• **JOB ITEM**: What do the lines say from the start of the entries through the one containing "Das BalaBata Programm wird durch Spenden aus"? Repeat them exactly.

• **EXTRACTED MATERIAL**:

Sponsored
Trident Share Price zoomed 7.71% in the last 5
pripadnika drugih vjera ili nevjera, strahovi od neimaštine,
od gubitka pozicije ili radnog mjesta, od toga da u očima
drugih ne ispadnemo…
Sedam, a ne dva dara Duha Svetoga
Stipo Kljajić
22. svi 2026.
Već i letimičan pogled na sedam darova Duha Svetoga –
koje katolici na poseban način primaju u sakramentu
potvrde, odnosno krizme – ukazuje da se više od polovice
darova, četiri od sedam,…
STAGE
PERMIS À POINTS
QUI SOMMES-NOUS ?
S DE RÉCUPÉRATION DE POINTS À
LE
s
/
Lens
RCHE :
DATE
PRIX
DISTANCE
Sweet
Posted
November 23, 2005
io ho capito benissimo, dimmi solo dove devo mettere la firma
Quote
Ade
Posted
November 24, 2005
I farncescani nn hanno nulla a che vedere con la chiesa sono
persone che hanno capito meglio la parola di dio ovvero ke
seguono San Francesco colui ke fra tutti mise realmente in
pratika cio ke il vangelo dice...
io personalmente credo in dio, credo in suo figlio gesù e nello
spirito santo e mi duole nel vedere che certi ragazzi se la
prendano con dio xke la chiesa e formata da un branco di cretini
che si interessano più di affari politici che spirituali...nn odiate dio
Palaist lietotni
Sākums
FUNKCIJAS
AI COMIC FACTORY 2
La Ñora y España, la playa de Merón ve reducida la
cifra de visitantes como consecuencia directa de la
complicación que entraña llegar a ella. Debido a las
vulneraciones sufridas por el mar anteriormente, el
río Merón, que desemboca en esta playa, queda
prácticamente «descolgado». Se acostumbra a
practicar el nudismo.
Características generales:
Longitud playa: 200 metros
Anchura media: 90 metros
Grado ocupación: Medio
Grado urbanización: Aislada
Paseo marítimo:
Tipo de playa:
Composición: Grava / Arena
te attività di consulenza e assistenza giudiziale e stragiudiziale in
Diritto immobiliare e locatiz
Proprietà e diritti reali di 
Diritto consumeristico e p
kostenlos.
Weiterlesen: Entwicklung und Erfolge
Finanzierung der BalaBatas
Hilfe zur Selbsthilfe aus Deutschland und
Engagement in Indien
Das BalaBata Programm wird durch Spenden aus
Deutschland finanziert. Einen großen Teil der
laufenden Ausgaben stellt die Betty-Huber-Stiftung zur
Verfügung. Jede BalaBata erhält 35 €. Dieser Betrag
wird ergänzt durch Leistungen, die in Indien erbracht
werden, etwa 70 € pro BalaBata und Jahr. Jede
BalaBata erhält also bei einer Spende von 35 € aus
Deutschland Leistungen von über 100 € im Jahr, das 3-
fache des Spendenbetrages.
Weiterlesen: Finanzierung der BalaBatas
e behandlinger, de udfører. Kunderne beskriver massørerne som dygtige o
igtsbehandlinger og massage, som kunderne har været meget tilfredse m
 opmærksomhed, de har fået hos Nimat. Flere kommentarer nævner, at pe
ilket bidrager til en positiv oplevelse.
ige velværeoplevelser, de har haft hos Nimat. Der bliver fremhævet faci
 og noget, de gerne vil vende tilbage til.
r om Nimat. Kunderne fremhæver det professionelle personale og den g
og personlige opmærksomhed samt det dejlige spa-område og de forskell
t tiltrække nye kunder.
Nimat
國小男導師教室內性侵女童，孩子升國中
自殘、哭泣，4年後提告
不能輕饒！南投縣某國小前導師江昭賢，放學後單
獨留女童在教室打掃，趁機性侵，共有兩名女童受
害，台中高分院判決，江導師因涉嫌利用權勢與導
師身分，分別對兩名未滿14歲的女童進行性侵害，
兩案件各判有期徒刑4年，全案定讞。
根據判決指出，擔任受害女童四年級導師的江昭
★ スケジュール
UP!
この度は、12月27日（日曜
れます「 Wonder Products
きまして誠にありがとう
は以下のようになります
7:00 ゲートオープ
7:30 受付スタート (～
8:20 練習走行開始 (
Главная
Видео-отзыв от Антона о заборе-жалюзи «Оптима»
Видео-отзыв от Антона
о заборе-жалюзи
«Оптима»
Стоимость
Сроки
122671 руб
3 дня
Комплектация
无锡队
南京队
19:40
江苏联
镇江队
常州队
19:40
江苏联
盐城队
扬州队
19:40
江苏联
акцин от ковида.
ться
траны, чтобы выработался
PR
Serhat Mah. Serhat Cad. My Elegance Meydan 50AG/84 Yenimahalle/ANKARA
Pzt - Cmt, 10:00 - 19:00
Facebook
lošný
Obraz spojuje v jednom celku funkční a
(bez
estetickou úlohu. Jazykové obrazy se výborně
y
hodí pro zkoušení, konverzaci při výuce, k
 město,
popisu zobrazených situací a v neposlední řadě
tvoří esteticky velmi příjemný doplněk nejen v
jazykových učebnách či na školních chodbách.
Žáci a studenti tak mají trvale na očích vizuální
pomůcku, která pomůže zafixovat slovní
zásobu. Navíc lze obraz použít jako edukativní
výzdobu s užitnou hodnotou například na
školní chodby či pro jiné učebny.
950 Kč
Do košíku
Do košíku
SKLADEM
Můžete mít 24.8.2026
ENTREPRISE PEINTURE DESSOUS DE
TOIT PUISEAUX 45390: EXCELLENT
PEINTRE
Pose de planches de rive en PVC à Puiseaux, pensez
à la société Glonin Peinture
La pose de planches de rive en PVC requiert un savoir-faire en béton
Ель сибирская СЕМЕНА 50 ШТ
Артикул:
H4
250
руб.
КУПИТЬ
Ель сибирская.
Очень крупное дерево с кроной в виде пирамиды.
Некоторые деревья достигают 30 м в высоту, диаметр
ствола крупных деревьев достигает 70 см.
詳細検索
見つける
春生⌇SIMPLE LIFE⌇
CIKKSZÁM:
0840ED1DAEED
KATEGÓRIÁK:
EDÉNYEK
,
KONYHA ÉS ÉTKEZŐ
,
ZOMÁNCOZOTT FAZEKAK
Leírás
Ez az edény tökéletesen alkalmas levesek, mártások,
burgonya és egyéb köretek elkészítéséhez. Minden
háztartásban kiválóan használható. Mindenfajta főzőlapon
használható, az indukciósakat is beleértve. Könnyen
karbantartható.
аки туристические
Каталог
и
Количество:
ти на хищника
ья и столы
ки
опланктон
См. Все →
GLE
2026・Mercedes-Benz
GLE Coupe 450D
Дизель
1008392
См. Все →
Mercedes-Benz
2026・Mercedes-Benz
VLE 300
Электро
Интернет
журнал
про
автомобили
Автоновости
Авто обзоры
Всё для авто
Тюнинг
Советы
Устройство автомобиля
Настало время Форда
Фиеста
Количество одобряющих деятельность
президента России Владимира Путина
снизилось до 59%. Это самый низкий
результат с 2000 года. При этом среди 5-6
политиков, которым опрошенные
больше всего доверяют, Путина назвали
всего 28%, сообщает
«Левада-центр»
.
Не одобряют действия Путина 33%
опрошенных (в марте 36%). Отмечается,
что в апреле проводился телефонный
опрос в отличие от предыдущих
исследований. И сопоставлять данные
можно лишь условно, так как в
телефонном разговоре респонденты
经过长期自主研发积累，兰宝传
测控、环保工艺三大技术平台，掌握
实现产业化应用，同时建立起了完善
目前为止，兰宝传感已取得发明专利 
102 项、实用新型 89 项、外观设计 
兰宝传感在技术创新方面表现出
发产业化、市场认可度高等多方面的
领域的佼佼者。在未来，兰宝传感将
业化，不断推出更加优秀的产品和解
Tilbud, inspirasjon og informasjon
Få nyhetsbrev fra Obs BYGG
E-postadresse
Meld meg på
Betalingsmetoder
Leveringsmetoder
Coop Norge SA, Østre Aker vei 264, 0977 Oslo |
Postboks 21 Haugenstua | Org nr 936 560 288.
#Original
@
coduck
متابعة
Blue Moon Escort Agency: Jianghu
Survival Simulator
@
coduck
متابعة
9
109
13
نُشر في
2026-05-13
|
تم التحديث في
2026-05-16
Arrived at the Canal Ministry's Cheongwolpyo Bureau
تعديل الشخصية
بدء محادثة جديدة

• **ANSWER TO THIS PROBLEM**:
Sponsored
Trident Share Price zoomed 7.71% in the last 5
pripadnika drugih vjera ili nevjera, strahovi od neimaštine,
od gubitka pozicije ili radnog mjesta, od toga da u očima
drugih ne ispadnemo…
Sedam, a ne dva dara Duha Svetoga
Stipo Kljajić
22. svi 2026.
Već i letimičan pogled na sedam darova Duha Svetoga –
koje katolici na poseban način primaju u sakramentu
potvrde, odnosno krizme – ukazuje da se više od polovice
darova, četiri od sedam,…
STAGE
PERMIS À POINTS
QUI SOMMES-NOUS ?
S DE RÉCUPÉRATION DE POINTS À
LE
s
/
Lens
RCHE :
DATE
PRIX
DISTANCE
Sweet
Posted
November 23, 2005
io ho capito benissimo, dimmi solo dove devo mettere la firma
Quote
Ade
Posted
November 24, 2005
I farncescani nn hanno nulla a che vedere con la chiesa sono
persone che hanno capito meglio la parola di dio ovvero ke
seguono San Francesco colui ke fra tutti mise realmente in
pratika cio ke il vangelo dice...
io personalmente credo in dio, credo in suo figlio gesù e nello
spirito santo e mi duole nel vedere che certi ragazzi se la
prendano con dio xke la chiesa e formata da un branco di cretini
che si interessano più di affari politici che spirituali...nn odiate dio
Palaist lietotni
Sākums
FUNKCIJAS
AI COMIC FACTORY 2
La Ñora y España, la playa de Merón ve reducida la
cifra de visitantes como consecuencia directa de la
complicación que entraña llegar a ella. Debido a las
vulneraciones sufridas por el mar anteriormente, el
río Merón, que desemboca en esta playa, queda
prácticamente «descolgado». Se acostumbra a
practicar el nudismo.
Características generales:
Longitud playa: 200 metros
Anchura media: 90 metros
Grado ocupación: Medio
Grado urbanización: Aislada
Paseo marítimo:
Tipo de playa:
Composición: Grava / Arena
te attività di consulenza e assistenza giudiziale e stragiudiziale in
Diritto immobiliare e locatiz
Proprietà e diritti reali di 
Diritto consumeristico e p
kostenlos.
Weiterlesen: Entwicklung und Erfolge
Finanzierung der BalaBatas
Hilfe zur Selbsthilfe aus Deutschland und
Engagement in Indien
Das BalaBata Programm wird durch Spenden aus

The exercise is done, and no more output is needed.